Going solo wasn’t the only big change for Brooke in the mid-‘90s. To jump-start her solo career she moved to Los Angeles, which seemed like an unusual move for this serious-minded, lifelong Easterner who was nurtured by the Boston and New York folk scenes.

“When I moved to L.A., I lost track a little bit of the singer-songwriter scene,” said Brooke, who at one time was a perennial presence at the Falcon Ridge Folk Festival. “Also, I’ve toured so much in the last five years with a band and an edgier sound. I’m still a singer-songwriter, but it’s not necessarily a conscious thing.”

Brooke admits the move to Los Angeles was uncharacteristic, but in retrospect she views it positively. “I was in L.A. for six years, and it was great.
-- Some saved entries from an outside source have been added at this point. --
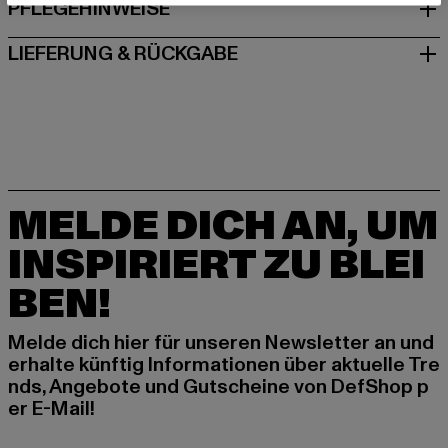
PFLEGEHINWEISE
LIEFERUNG & RÜCKGABE
MELDE DICH AN, UM
INSPIRIERT ZU BLEI
BEN!
Melde dich hier für unseren Newsletter an und
erhalte künftig Informationen über aktuelle Tre
nds, Angebote und Gutscheine von DefShop p
er E-Mail!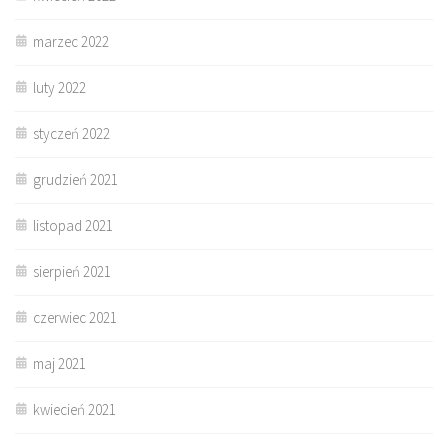
marzec 2022
luty 2022
styczeń 2022
grudzień 2021
listopad 2021
sierpień 2021
czerwiec 2021
maj 2021
kwiecień 2021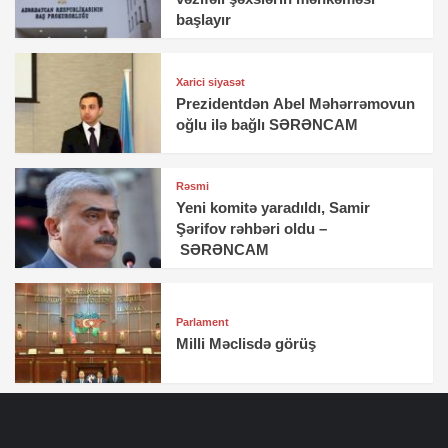
başlayır
Xarici siyasət
Prezidentdən Abel Məhərrəmovun
oğlu ilə bağlı SƏRƏNCAM
Rəsmi
Yeni komitə yaradıldı, Samir
Şərifov rəhbəri oldu –
SƏRƏNCAM
Parlament
Milli Məclisdə görüş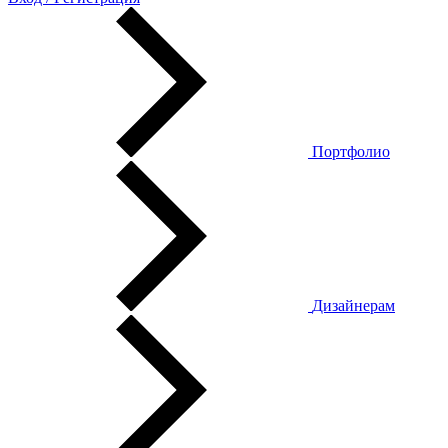
Портфолио
Дизайнерам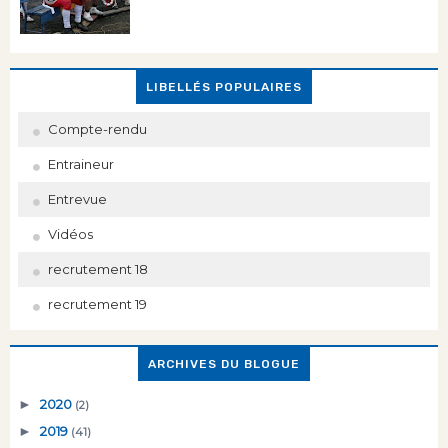
LIBELLÉS POPULAIRES
Compte-rendu
Entraineur
Entrevue
Vidéos
recrutement 18
recrutement 19
ARCHIVES DU BLOGUE
►
2020
(2)
►
2019
(41)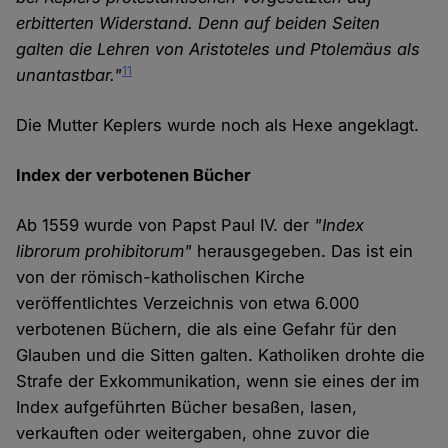
erbitterten Widerstand. Denn auf beiden Seiten
galten die Lehren von Aristoteles und Ptolemäus als
11
unantastbar."
Die Mutter Keplers wurde noch als Hexe angeklagt.
Index der verbotenen Bücher
Ab 1559 wurde von Papst Paul IV. der
"Index
librorum prohibitorum"
herausgegeben. Das ist ein
von der römisch-katholischen Kirche
veröffentlichtes Verzeichnis von etwa 6.000
verbotenen Büchern, die als eine Gefahr für den
Glauben und die Sitten galten. Katholiken drohte die
Strafe der Exkommunikation, wenn sie eines der im
Index aufgeführten Bücher besaßen, lasen,
verkauften oder weitergaben, ohne zuvor die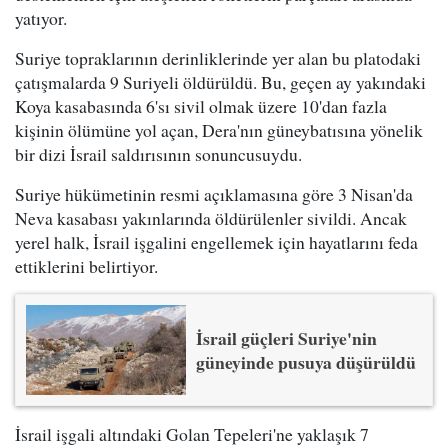
yatıyor.
Suriye topraklarının derinliklerinde yer alan bu platodaki
çatışmalarda 9 Suriyeli öldürüldü. Bu, geçen ay yakındaki
Koya kasabasında 6'sı sivil olmak üzere 10'dan fazla
kişinin ölümüne yol açan, Dera'nın güneybatısına yönelik
bir dizi İsrail saldırısının sonuncusuydu.
Suriye hükümetinin resmi açıklamasına göre 3 Nisan'da
Neva kasabası yakınlarında öldürülenler sivildi. Ancak
yerel halk, İsrail işgalini engellemek için hayatlarını feda
ettiklerini belirtiyor.
İsrail güçleri Suriye'nin
güneyinde pusuya düşürüldü
İsrail işgali altındaki Golan Tepeleri'ne yaklaşık 7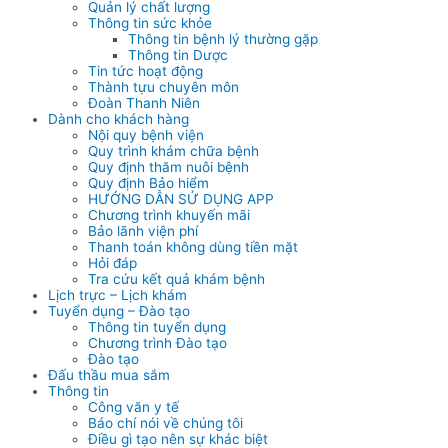
Quản lý chất lượng
Thông tin sức khỏe
Thông tin bệnh lý thường gặp
Thông tin Dược
Tin tức hoạt động
Thành tựu chuyên môn
Đoàn Thanh Niên
Dành cho khách hàng
Nội quy bệnh viện
Quy trình khám chữa bệnh
Quy định thăm nuôi bệnh
Quy định Bảo hiểm
HƯỚNG DẪN SỬ DỤNG APP
Chương trình khuyến mãi
Bảo lãnh viện phí
Thanh toán không dùng tiền mặt
Hỏi đáp
Tra cứu kết quả khám bệnh
Lịch trực – Lịch khám
Tuyển dụng – Đào tạo
Thông tin tuyển dụng
Chương trình Đào tạo
Đào tạo
Đấu thầu mua sắm
Thông tin
Công văn y tế
Báo chí nói về chúng tôi
Điều gì tạo nên sự khác biệt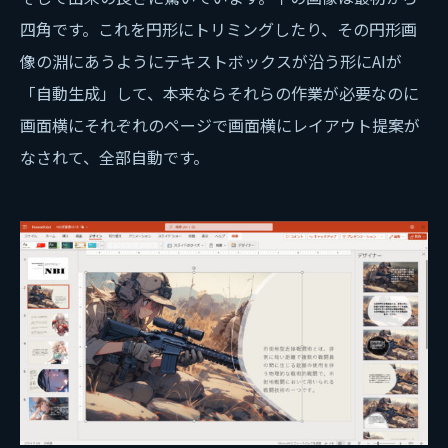
四角です。これを円形にトリミングしたり、その円形画
像の淵にあうようにテキストボックスが沿う形にAIが
「自動生成」して、本来ならそれらの作業が必要なのに
画面横にそれぞれのページで画面横にレイアウト提案が
なされて、全部自動です。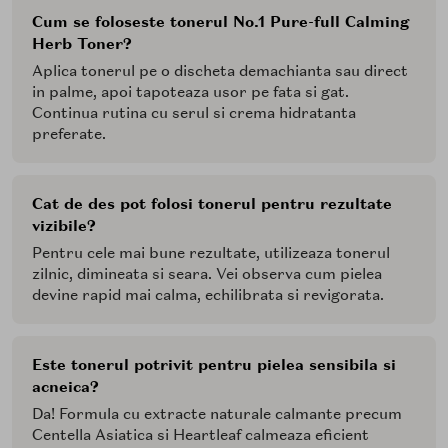
Cum se foloseste tonerul No.1 Pure-full Calming
Herb Toner?
Aplica tonerul pe o discheta demachianta sau direct
in palme, apoi tapoteaza usor pe fata si gat.
Continua rutina cu serul si crema hidratanta
preferate.
Cat de des pot folosi tonerul pentru rezultate
vizibile?
Pentru cele mai bune rezultate, utilizeaza tonerul
zilnic, dimineata si seara. Vei observa cum pielea
devine rapid mai calma, echilibrata si revigorata.
Este tonerul potrivit pentru pielea sensibila si
acneica?
Da! Formula cu extracte naturale calmante precum
Centella Asiatica si Heartleaf calmeaza eficient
It’s easier in so many ways to live there and to pay your rent and to find good food and to exist. At the time it’s what I needed.”

But when Brooke and her long-time manager, Patrick Rains, tied the knot last fall, they decided to relocate back east and moved back to New York City.

Throughout Brooke’s geographic moves and format changes, she has been able to maintain her fundamental identity and sound. Although her more recent recordings, like those of fellow singer-songwriters such as Patty Larkin and Ani DiFranco, make use of state-of-the-art loops and effects, there is no mistaking that “Steady Pull” is the work of the same artist who created “Grace in Gravity.”

While Brooke can’t pinpoint just how she came upon her own distinctive style, she acknowledges its existence.

“Every record is different in its own way, but you can tell it’s all the same writer and the same soul,” she said.

“It came from just craving something that wasn’t the same old sound. Part of
that happened in finding all these open tunings on the guitar, but also wanting to challenge myself as a vocalist and as a listener.

“As a listener I craved great melodies and cool lyrics that really twist my heart. That’s what inspired me to do it myself. From the beginning I was looking for the odd chord and the dissonant twist of harmony, and the lyric that would just amplify an emotion, a lyric that would kick your butt and make you cry.

“If it makes me cry, it must be a good one.”